=== Supplied entries ===
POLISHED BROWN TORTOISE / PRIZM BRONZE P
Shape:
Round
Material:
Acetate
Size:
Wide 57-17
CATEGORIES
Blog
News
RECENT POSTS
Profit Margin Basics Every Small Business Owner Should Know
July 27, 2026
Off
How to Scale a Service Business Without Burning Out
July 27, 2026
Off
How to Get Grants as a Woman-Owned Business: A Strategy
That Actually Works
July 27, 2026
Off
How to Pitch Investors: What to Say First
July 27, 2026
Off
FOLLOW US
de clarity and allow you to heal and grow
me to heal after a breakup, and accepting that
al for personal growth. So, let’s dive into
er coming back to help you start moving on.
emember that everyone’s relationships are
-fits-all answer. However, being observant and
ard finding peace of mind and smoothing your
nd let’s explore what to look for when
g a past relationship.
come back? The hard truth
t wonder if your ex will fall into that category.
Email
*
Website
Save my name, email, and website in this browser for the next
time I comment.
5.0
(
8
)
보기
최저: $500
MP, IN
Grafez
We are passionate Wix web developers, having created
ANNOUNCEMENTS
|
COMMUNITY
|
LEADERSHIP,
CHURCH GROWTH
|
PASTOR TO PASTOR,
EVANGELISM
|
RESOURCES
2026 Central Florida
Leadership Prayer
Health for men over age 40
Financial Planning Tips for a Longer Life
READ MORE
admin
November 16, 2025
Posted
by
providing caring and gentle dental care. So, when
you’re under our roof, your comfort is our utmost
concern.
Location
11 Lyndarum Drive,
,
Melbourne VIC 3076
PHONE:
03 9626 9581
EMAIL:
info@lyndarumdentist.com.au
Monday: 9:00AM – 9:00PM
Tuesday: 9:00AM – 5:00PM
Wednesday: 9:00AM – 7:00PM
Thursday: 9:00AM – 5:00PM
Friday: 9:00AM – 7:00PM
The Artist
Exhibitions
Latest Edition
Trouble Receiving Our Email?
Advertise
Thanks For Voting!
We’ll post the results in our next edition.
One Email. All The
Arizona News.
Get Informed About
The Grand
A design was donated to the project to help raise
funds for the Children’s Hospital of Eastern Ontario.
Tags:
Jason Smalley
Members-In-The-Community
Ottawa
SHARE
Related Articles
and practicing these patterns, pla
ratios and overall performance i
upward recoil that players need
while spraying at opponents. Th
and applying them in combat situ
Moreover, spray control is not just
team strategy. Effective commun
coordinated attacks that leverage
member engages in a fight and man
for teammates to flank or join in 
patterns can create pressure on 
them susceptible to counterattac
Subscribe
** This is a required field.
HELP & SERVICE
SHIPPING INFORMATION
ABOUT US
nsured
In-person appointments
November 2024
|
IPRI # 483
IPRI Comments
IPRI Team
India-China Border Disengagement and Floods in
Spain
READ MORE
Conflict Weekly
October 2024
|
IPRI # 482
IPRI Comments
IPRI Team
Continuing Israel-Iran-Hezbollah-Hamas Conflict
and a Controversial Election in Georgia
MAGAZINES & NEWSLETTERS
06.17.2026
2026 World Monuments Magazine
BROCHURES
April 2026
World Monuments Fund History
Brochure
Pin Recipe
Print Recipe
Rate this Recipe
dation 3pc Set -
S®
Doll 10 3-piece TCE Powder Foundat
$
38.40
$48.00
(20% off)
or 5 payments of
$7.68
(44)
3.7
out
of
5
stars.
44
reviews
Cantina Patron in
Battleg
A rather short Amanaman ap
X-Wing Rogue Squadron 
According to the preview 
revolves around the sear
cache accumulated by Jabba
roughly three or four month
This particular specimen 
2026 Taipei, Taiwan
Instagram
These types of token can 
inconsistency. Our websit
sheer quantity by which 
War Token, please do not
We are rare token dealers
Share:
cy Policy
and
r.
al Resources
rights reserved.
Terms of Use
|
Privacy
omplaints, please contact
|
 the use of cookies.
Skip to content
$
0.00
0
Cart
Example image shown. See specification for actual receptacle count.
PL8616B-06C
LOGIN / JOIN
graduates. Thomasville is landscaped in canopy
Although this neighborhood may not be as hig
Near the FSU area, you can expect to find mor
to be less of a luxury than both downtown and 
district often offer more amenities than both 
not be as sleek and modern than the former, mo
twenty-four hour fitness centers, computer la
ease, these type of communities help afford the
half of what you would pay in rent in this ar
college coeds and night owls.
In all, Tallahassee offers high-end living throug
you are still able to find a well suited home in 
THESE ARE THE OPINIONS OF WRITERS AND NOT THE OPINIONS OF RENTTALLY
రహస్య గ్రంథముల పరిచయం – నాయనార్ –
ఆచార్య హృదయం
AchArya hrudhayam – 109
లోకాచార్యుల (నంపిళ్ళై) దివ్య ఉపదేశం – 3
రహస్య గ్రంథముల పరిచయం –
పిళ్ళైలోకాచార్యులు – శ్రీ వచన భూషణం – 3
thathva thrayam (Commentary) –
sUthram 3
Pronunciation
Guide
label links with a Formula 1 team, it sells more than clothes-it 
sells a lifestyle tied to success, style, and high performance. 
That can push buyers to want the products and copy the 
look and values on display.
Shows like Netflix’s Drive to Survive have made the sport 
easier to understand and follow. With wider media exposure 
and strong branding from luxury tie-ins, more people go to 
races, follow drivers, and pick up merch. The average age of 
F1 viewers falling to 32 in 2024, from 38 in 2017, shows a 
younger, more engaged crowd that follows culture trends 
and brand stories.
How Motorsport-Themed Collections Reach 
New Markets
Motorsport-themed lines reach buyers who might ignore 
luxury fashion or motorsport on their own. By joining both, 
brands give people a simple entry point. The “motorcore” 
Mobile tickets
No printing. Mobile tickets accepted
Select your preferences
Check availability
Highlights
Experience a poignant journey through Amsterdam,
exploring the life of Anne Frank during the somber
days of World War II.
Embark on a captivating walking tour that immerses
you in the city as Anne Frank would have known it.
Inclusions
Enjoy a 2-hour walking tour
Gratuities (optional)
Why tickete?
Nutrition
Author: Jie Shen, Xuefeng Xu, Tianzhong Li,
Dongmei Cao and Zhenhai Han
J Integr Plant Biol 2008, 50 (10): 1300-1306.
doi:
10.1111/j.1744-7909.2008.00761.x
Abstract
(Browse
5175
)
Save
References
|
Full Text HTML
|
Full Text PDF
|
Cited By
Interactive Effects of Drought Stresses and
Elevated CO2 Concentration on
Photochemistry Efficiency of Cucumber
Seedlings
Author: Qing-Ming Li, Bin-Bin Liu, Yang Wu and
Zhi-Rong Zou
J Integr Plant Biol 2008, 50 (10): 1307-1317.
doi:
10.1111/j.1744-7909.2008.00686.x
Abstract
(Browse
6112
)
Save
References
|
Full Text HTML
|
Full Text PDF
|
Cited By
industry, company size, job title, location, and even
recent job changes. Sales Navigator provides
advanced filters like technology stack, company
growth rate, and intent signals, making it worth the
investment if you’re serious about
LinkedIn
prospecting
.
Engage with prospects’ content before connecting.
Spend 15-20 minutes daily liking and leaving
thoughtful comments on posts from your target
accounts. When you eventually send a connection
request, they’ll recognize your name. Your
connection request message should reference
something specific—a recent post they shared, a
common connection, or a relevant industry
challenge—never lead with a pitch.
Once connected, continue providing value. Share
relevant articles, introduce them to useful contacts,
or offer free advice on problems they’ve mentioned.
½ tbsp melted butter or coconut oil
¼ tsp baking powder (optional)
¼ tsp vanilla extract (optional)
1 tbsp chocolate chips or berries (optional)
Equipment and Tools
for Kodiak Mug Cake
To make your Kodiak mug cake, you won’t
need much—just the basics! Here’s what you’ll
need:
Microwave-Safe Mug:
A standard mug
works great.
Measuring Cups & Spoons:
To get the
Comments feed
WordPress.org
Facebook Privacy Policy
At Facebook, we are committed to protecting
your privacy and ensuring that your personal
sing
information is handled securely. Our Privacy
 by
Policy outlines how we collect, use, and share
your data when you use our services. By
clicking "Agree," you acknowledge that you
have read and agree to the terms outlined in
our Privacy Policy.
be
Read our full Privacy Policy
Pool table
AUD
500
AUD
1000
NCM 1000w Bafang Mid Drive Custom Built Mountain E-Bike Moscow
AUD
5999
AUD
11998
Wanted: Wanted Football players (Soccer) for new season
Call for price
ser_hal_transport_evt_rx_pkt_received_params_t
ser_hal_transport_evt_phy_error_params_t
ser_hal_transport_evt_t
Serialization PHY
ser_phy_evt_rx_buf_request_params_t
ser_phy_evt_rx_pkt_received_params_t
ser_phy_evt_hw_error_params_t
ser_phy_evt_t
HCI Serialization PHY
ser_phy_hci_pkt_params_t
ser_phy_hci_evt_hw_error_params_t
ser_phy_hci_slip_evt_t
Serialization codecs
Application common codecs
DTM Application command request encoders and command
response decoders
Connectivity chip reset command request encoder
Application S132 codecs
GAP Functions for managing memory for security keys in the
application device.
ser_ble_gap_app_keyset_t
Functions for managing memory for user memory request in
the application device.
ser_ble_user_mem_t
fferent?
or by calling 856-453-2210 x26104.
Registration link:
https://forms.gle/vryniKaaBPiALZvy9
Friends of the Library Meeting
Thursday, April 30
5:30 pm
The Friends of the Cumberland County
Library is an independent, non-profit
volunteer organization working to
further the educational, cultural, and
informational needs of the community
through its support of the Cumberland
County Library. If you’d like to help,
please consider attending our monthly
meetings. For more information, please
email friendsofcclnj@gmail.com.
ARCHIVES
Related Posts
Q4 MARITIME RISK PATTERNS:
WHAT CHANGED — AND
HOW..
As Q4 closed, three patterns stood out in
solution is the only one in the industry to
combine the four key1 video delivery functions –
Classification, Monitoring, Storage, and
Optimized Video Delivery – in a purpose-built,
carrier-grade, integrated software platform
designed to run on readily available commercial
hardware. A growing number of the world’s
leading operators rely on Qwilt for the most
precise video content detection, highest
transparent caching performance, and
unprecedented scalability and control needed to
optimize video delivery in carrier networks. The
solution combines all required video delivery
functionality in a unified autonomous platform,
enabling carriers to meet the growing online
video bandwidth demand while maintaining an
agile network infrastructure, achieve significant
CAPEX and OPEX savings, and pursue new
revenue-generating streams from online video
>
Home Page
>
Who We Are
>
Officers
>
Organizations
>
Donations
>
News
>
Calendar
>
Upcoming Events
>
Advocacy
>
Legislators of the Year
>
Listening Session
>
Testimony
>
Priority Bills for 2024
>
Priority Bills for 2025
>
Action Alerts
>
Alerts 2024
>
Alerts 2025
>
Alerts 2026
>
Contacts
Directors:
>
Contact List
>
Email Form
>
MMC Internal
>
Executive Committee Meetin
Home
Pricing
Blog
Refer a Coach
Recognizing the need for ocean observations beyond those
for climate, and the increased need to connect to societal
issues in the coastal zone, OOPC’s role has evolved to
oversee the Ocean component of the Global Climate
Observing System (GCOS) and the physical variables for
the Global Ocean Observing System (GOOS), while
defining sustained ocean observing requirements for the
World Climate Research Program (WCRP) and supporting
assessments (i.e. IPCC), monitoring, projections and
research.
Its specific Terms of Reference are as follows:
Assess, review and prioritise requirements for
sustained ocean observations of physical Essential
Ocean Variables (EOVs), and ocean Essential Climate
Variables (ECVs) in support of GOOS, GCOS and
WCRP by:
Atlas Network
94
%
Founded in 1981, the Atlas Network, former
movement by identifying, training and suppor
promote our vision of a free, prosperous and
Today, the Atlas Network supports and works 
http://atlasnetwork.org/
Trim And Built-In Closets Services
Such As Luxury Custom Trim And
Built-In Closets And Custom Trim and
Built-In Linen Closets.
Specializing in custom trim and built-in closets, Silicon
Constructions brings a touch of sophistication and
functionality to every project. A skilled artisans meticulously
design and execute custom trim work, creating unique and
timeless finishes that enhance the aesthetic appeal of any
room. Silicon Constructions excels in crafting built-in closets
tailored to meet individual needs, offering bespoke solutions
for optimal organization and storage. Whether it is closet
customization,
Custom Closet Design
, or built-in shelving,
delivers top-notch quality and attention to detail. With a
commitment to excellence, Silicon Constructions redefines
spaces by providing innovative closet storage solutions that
===
## To-do item
Give back, exactly as written, the stretch from the line with "them susceptible to counterattac" through the line with "cache accumulated by Jabba", and no other lines from the records above.

## Task response
them susceptible to counterattac
Subscribe
** This is a required field.
HELP & SERVICE
SHIPPING INFORMATION
ABOUT US
nsured
In-person appointments
November 2024
|
IPRI # 483
IPRI Comments
IPRI Team
India-China Border Disengagement and Floods in
Spain
READ MORE
Conflict Weekly
October 2024
|
IPRI # 482
IPRI Comments
IPRI Team
Continuing Israel-Iran-Hezbollah-Hamas Conflict
and a Controversial Election in Georgia
MAGAZINES & NEWSLETTERS
06.17.2026
2026 World Monuments Magazine
BROCHURES
April 2026
World Monuments Fund History
Brochure
Pin Recipe
Print Recipe
Rate this Recipe
dation 3pc Set -
S®
Doll 10 3-piece TCE Powder Foundat
$
38.40
$48.00
(20% off)
or 5 payments of
$7.68
(44)
3.7
out
of
5
stars.
44
reviews
Cantina Patron in
Battleg
A rather short Amanaman ap
X-Wing Rogue Squadron 
According to the preview 
revolves around the sear
cache accumulated by Jabba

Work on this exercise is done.